Just when you thought there was no one left to pander to, the three candidates for Leader of the Free World found an untapped demographic: the professional-wrestling audience.
Talkin' tough never looked sillier - nor a presidential race more embarrassing. Give people enough time and exposure and they'll eventually become caricatures of themselves. This week, Sen. Hillary "Annie Oakley" Clinton, Sen. Barack "Howard Dean" Obama and Sen. John "I Was a POW" McCain proved the rule, surpassingly, with ads prepared for a special episode of World Wrestling Entertainment's Raw that aired on the eve of the Pennsylvania primary.
For her performance, Mrs. Clinton wore a colorful scarf and introduced herself: "Hi. I'm Hillary Clinton, but tonight, in honor of the WWE, you can call me Hill-Rod. This election is starting to feel a lot like King of the Ring. The only difference? The last man standing may just be a woman."
Hill-Rod? Would that be Hill-Rod the Obliterator? Perhaps in keeping with her new smackdown persona, Mrs. Clinton was also talking tough to Iran this week. On yesterday's Good Morning America, she was asked what she would do if Iran attacked Israel with nuclear weapons.
"I want the Iranians to know that if I'm the president, we will attack Iran," Mrs. Clinton said. "In the next 10 years, during which they might foolishly consider launching an attack on Israel, we would be able to totally obliterate them."
Mrs. Clinton hauled out her own nuke in another ad leading up to the Pennsylvania primary, featuring that consummate boogeyman, Osama bin Laden. As in, whom can Americans trust when things really get scary?
The ad includes the famous Harry Truman quote, which seemed to foreshadow Mr. Obama's wrestler message. Said President Truman: "If you can't stand the heat, get out of the kitchen."
Said Mr. Obama: "To the special interests who've been setting the agenda in Washington for too long (blahblahblah) ... I've got one question: Do you smell what Barack is cookin'?"
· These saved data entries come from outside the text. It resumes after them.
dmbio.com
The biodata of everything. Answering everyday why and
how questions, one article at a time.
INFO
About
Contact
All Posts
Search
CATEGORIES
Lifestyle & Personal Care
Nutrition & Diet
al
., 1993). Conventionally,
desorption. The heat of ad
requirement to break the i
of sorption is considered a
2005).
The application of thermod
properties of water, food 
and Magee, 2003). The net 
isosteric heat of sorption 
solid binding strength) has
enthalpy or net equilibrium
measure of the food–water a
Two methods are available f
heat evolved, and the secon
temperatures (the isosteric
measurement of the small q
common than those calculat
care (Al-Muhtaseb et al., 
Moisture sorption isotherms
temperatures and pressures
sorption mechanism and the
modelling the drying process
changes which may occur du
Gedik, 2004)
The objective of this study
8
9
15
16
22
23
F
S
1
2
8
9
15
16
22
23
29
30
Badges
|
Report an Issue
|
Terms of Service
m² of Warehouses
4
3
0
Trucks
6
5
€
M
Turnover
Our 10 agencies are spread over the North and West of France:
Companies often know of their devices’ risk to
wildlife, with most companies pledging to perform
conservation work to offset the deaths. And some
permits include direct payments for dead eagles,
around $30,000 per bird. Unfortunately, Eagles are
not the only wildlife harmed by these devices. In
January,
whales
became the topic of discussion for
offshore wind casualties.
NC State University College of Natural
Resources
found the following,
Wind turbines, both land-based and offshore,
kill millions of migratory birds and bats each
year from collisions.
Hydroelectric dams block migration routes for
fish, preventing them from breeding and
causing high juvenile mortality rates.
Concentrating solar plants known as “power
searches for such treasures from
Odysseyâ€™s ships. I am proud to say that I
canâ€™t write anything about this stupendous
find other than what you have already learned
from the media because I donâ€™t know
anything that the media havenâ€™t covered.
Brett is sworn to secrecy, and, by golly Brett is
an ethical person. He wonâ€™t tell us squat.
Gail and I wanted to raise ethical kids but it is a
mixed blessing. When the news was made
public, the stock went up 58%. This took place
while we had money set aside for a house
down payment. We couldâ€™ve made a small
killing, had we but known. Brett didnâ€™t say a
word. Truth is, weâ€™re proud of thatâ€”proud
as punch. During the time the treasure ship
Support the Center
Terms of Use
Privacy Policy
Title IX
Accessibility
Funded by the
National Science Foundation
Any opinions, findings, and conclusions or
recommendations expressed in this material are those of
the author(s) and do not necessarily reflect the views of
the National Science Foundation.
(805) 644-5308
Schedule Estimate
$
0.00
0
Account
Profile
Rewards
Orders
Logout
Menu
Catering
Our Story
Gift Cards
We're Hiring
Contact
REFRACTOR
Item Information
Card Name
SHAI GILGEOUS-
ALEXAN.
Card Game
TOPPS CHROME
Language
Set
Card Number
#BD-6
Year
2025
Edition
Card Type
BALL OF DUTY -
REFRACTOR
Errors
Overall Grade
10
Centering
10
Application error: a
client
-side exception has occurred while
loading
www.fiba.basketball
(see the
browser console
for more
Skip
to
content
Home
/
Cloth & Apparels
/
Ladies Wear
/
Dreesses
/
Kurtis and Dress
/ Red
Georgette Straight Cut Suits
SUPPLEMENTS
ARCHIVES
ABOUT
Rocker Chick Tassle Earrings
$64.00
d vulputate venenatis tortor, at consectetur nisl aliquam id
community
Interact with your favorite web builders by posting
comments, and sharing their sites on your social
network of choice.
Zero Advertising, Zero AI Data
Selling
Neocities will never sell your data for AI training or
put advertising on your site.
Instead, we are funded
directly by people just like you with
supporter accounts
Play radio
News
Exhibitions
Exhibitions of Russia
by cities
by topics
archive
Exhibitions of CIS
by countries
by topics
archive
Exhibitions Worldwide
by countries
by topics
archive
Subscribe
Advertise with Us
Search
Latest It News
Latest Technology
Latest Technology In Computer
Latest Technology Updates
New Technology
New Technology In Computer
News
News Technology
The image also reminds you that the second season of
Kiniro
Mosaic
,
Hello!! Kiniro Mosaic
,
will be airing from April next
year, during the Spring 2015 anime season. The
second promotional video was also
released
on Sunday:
At least Mr. Obama conveyed with a self-aware smile that he was in on his own joke. It can't have been easy for this serious man to play along with this absurd ruse.
For the record, both Mrs. Clinton and Mr. Obama were asked by WWE's vice president of communications, Gary Davis, to tape the videos. Mr. Davis said he hoped they would have fun with their message, but "we also want our fans to learn about you and your direction for our country."
As for Mr. McCain, looking more like Popeye freshly fortified with spinach than a commander in chief, he traded his true hero for a pretend wise guy, punching the air with a pit-bull snarl.
"Looks like Hillary Clinton and Barack Obama want to settle their differences in the ring. Well, that's fine with me. But lemme tell ya: If you want to be the man, you have to beat the man. Come November, it'll be game over."
OK, it's all for fun, and nobody got hurt. But on the same day that these aspiring commanders in chief were smooching up wrestling fans, Defense Secretary Robert M. Gates was ripping the U.S. Air Force and America's generals for not doing enough to support troops in Iraq and Afghanistan. A few days earlier, a former senior Pentagon official called the war in Iraq "a major debacle."
Mr. McCain should have opted out of the silliness instead of squandering his gravitas. He might not have known that Mr. Gates was going to part the curtains on America's military dysfunction, but those who intend to lead a nation at war can't hope for dependable timing.
Mrs. Clinton's ad posed the correct question: Whom are voters going to trust to be commander in chief? In this too-long campaign, the answer is increasingly less clear.